Friday, September 16, 2011

Reflecting & MRI Results

Yesterday marked the 9 year anniversary of the passing of my son Joey.  In so many ways in seems like a million years ago, but when I really reflect on that day, emotions comes flooding back of how devastating that day was.  With how comfortable and happy I am with the way my life is turning out, I was taken back on how the tears quickly came to my eyes and I realized how much I still miss him.  Sometimes the whole thing seems so surreal and I have a hard time connecting or identifying myself as a person who has gone thru the loss of a baby.  I guess I’ve come to the reality that I will always have that pain and hole in my heart.  There will always be a piece of me missing until I see him again one day.  I try to let myself feel whatever I feel that day without judgement.  It is the day I often think what would life be like if he wouldn’t have died.  Would he look like Paul, would him and Belle be good friends?  How would Belle be different with a sibling?  Would he have been a Mama’s boy?  What would it have been like with Paul and I trying to balance life with 2 children?  I also wonder if he realizes that while I love my life today, I love him so darn much and my arms still ache to hold him.   

I’m also amazed how far we’ve come as a family and how day to day life got back to a new “normal.  While it took me a long time to get to where I’m at today, I’m proud of who I am and the person I continue to become.  I love my life with my family and enjoy being part of Hannah growing up.  I know I wouldn’t be who I am today without the lessons I’ve learn from Joey’s short but important life.  As I watch Hannah grow it’s a daily reminder how blessed and what a privilege it is to be her Mom. 

I got my MRI results back and it came back similar to what I feared in my last post and guess what, I’m still alive and kicking.  No surgery right now, but a decent possibly of surgery in the future.  I trust my doctor 100% and promised God I would trust the findings and not second guess things.   MRI results showed bad high ankle sprain, possible hairline foot fracture, some bruising of the bones (called marrow edema) and degenerative peroneal tendonitis.  It was way cool because she showed me the MRI pictures and then showed me on my foot where the injuries were. 

High ankle sprains tend to be slow healers but I should be back to myself in another 3 months.  I have 3 tendons that were impacted by the sprain.  They found moderate marrow edema on the lateral aspect of the cuboid but weren’t able to see a definite fracture line because of the fluid in the bones.  They recommended doing a CT if I have ongoing issues, but hopefully the next few weeks bring good healing.  I also have a few other areas of mild marrow edema but no concerns with fractures there.  I will have a full happy and danceable recovery from my sprain.   

The degenerative peroneal tendonitis showed flattening of my peroneus brevis tendon with some small tearing within the tendon itself.   It’s also showing edema around the area.  The tears unfortunately will not heal, however we hope to keep it at bay as well as we can as long as we can.  The swelling should calm down in time.  Tendinitis is why my foot gave out in the first place and I’ve had issues with it for years.  It’s not uncommon for someone with degenerative peroneal tendinitis to just have their tendon split or tear completely with a small twist and fall.   Good news, this sprain didn’t tear it completely or even split if.  Ideally I won’t injury myself again but realistically that’s another story.

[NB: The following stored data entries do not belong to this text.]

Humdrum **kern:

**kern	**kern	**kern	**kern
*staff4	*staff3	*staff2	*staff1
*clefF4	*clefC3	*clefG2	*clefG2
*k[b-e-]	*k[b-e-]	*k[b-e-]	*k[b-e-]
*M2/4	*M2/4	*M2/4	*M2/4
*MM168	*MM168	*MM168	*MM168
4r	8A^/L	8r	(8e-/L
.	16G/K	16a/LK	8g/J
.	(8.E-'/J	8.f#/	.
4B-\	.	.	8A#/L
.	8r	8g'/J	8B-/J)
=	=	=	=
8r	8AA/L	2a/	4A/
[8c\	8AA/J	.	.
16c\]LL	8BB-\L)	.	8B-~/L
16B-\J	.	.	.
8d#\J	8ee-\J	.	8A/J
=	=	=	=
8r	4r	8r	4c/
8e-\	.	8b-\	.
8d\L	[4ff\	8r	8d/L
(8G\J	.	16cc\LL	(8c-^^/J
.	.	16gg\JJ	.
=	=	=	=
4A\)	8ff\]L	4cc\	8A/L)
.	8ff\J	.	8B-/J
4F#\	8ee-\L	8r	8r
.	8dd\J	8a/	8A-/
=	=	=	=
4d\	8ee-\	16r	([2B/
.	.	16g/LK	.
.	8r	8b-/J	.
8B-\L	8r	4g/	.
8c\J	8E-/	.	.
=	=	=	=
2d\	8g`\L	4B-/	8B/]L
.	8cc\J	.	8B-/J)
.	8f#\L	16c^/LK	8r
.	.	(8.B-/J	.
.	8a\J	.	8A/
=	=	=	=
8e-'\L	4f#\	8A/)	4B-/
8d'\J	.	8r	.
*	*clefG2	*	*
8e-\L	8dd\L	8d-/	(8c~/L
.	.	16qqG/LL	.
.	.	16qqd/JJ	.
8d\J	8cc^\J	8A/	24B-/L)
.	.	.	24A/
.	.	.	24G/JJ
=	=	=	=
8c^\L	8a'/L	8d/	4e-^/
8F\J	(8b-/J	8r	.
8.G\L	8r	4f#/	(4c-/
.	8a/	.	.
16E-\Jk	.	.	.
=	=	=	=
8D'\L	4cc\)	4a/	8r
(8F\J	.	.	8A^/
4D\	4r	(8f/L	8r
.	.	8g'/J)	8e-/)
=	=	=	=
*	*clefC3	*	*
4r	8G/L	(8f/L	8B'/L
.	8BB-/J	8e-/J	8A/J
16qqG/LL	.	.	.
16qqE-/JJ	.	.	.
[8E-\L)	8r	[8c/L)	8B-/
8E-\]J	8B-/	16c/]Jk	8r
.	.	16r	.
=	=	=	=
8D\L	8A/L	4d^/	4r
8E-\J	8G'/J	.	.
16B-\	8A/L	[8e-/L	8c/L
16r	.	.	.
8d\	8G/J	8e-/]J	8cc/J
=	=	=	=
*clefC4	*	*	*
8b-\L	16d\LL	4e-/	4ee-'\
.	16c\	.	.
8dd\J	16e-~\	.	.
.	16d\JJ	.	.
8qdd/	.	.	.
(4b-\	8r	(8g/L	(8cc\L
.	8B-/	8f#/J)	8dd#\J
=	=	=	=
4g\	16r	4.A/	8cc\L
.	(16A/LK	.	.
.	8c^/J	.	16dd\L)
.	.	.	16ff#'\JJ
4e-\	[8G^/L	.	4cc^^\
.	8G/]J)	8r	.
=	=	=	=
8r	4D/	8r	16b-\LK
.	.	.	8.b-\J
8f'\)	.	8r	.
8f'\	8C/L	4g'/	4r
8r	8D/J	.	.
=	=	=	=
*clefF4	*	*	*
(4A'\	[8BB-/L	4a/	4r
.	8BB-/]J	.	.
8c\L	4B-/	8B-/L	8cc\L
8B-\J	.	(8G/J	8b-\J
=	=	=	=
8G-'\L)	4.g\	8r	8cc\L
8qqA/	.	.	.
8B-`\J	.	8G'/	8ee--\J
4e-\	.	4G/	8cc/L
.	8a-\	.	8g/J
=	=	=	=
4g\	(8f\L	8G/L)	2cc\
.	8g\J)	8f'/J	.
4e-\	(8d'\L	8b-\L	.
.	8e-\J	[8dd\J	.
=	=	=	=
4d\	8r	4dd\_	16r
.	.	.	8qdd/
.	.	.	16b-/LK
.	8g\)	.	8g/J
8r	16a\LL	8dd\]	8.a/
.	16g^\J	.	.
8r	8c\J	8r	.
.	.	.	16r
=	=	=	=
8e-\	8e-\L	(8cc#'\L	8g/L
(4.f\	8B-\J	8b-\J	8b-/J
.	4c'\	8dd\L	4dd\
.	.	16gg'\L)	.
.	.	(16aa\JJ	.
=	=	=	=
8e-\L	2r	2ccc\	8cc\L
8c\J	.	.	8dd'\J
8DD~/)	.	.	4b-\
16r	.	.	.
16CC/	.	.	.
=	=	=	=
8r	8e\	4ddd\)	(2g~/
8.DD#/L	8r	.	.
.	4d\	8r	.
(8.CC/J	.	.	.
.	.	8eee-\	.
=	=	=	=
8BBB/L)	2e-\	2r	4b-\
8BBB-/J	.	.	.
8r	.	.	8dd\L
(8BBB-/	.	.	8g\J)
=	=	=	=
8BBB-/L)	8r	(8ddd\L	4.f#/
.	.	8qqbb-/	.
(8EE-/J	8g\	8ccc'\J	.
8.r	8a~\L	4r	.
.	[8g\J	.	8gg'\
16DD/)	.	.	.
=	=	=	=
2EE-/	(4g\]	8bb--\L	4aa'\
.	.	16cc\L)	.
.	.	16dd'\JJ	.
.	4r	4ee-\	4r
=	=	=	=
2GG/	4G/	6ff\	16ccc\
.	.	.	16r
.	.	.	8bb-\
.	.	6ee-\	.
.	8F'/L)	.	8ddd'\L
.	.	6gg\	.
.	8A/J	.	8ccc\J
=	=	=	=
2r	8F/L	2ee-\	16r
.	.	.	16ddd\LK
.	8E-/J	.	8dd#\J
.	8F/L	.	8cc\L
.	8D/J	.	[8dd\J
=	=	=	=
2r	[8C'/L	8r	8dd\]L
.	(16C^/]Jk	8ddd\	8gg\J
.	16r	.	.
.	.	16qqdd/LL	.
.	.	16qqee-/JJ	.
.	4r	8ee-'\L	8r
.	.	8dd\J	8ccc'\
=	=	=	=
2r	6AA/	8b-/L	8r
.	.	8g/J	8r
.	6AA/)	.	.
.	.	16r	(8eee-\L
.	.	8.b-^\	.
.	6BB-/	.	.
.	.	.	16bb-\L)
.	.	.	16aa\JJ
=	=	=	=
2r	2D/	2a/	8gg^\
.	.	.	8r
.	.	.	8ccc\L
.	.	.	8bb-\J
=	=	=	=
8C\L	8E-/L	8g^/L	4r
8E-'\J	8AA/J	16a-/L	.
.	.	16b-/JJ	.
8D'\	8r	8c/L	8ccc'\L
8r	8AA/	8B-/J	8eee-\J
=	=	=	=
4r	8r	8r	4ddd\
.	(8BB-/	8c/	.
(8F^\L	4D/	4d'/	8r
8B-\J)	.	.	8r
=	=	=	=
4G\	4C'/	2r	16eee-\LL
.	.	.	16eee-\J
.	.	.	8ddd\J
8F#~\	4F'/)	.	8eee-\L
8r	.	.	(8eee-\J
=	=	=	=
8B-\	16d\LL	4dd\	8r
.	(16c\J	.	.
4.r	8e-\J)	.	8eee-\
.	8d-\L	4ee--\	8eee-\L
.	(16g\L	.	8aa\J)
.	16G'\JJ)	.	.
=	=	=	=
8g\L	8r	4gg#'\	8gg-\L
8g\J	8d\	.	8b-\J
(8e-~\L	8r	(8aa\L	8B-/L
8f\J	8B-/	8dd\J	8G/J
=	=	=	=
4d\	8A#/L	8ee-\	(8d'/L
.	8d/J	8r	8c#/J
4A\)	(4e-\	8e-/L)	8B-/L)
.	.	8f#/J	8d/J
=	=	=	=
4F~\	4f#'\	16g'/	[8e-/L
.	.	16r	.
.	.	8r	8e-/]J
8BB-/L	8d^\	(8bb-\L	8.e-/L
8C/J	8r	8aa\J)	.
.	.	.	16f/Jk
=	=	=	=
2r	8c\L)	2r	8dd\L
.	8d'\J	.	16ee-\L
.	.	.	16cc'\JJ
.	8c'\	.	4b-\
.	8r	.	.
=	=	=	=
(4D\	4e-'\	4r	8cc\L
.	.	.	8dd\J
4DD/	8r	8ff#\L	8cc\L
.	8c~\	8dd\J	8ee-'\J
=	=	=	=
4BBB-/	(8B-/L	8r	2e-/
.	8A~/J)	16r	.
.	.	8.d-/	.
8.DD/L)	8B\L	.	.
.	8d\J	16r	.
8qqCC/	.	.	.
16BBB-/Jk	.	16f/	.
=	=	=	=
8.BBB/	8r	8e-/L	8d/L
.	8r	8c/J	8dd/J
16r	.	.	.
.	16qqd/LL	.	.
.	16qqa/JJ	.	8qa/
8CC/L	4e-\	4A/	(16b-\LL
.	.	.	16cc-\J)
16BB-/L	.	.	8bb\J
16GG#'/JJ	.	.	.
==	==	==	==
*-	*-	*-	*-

I’m trying to figure out how to not be fearful of injuring it again and letting that hold me back.  The bottom line is, I can injury it again from doing nothing like I did this last time.  Surgery right now really isn’t the long term answer.   We just need to hold out on surgery until we don’t have other options. 

I’ll still be in my boot for a while longer.  I can start taking time out of it and seeing how the pain feels, as the pain lessens more time out of the boot.  Once the ankle sprain is healed I will still need to wear my big strappy ankle brace during running and biking and some type of brace for swimming.  These are all doable and better then surgery right now!  

Goals this week, drink more water, work my arms out 2 days, go for a short walk and start logging points 5 days a week.  I also want to work on blogging at least 3 so I don’t write a book each time J

Unstoppable “reflective" Mariah

1 comment:

  1. Thanks for sharing more of your story! I've never experienced the loss of a child, but I know how much I love my kids. I can't imagine.

    Good luck with the recovery! And keep posting updates!!